Rosenda Monteros, 83, Actress in “The Magnificent Seven,” Dies | Modern Society of USA

Rosenda Monteros, 83, Actress in “The Magnificent Seven,” Dies

Rosenda Monteros, 83, Actress in “The Magnificent Seven,” Dies

Rosenda Monteros, a Mexican actress remembered for her turn as one of the few women in John Sturges’s classic western “The Magnificent Seven,” died on Dec. 29. She was 83.

Her death was confirmed by Mexico’s National Institute of Fine Arts, which did not say where she died or give the cause.

Ms. Monteros, a successful actress in Mexican theater, films and television for more than five decades, played a small but important part in “The Magnificent Seven,” a 1960 remake of Akira Kurosawa’s 1954 film “Seven Samurai.” In the Hollywood version, seven gunslingers are hired by local farmers to defend their Mexican village from bandits.

The movie had an all-star cast, with Yul Brynner, Steve McQueen, Charles Bronson, Horst Buchholz, Robert Vaughn, Brad Dexter and James Coburn as the seven gunmen, and Eli Wallach as the leader of the bandits.
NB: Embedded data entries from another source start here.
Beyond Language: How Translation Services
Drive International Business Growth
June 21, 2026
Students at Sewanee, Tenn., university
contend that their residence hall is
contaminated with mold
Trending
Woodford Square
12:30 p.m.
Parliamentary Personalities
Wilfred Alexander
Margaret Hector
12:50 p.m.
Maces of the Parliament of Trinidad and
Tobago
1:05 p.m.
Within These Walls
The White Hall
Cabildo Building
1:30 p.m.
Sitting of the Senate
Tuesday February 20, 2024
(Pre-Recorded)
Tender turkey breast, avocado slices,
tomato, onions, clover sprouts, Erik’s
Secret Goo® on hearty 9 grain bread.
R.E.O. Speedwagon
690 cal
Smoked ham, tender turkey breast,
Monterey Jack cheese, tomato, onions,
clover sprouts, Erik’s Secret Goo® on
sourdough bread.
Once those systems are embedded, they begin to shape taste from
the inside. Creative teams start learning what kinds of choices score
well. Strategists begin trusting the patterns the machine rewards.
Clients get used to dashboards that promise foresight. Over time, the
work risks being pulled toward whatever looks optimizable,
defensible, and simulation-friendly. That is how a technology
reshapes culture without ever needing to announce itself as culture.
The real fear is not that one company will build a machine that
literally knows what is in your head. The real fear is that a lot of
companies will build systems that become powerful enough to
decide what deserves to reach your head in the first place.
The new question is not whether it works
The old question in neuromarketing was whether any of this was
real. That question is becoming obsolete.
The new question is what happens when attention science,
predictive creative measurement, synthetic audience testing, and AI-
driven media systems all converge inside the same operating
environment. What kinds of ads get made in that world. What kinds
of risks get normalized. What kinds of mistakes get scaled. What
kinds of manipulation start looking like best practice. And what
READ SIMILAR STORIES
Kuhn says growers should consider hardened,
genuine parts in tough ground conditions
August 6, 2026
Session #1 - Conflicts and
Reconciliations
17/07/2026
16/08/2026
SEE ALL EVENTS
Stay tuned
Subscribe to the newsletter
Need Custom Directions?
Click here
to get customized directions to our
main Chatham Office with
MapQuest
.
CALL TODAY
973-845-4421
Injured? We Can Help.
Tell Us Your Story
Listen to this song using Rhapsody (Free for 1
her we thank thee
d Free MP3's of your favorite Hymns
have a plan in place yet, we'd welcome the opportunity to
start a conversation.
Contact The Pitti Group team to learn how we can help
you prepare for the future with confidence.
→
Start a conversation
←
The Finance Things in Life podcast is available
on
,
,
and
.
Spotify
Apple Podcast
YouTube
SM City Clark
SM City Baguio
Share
The film featured a stirring and now instantly recognizable theme composed by Elmer Bernstein.

Ms. Monteros’s character, Petra, goes into hiding with the other women in the village when the gunmen arrive, but she is soon discovered. Bolder than many of the villagers, she pursues a romance with Mr. Buchholz’s character, the temperamental Chico.

“I wasn’t afraid of you — it’s my father,” Petra says to Chico in one scene. “He says stay away from those men, they are brutes, they are cruel.”

“He’s right, you know that?” Chico replies. “He’s right.”

Their courtship is the only romantic thread in that testosterone-fueled film, and her part is one of the biggest among its Mexican actors.

“The Magnificent Seven” was shot in Mexico, where a government censor kept a close eye on the production to make sure that Mexicans were depicted positively. Mr. Sturges told The New York Times in 1960 that the censor was “an autocrat” who operated “on the theory that anything debatable should be stricken out.”

Mr. Sturges took note of one major change to the script: Instead of setting out to hire American fighters from the start, the farmers at first tried to buy guns for themselves.